The go-to data structure for a variable length array in Motoko is Buffer, but memory waste and worst-case append cost are both linear. Buffer internally uses a 1-dimensional Array and when that is full then the whole array gets copied over into a newly allocated one. Vector instead uses a 2-dimensional Array and never copies data blocks. The trade-off is an increased random access cost because two random Array accesses happen under the hood. However, the improved worst-case cycle cost makes it more predictable to use when cycle limits are critical.
The implementation is highly cycle-optimized. We have extensively benchmarked Vector against Buffer and Array. The result can be seen in the README.
Hi Timo, interesting. I haven’t seen a 2D array used for this before, only ropes (trees of arrays), where most operations are O(log N), I believe. Is there some pointer comparing these representations?
I haven’t seen any external comparison between a 2D array and a tree-based approach. The paper on which our 2D array is based (https://sedgewick.io/wp-content/themes/sedgewick/papers/1999Optimal.pdf) does not go into that. Our primary goal was to reduce the worst-case append cost. Naturally we considered a tree as well because that could bring it down even further. But our secondary goal was to maintain O(1) access cost. We considered O(sqrt(n)) worst-case append good enough for our application, hence this trade-off was made.

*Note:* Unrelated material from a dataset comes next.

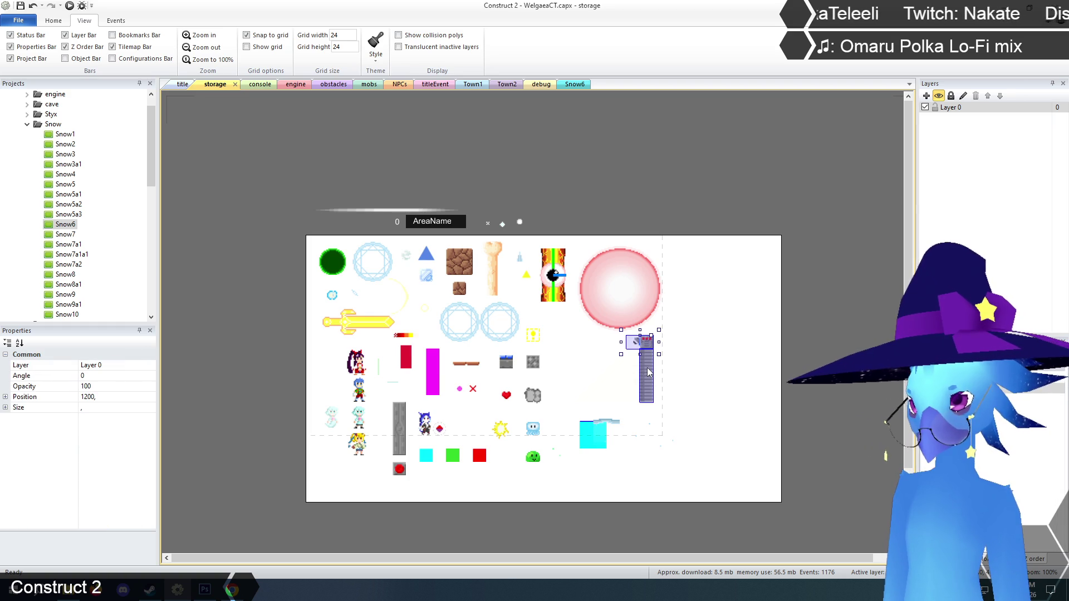
left_click(574, 84)
key("ctrl+v")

Interesting. I think the main benefits of this sqrt(n)-sized array is that the space complexity is optimal. A rope would need O(n) extra space. For time complexity, rope’s access and append are both O(logn), whereas the array’s access and append are O(1) and O(sqrt(n)). Given our memory is only 4G, not sure how much it matters for O(1) and O(log n).
I think the sqrt(n) trick was first introduced in Knuth’s book. Because the size of the array is O(sqrt(n)), it automatically makes any quadratic algorithm linear time. Knuth also mentioned that we can use this data structure to simulate Josephus problem. I rarely see this data structure being implemented in practice, probably because memory is cheap?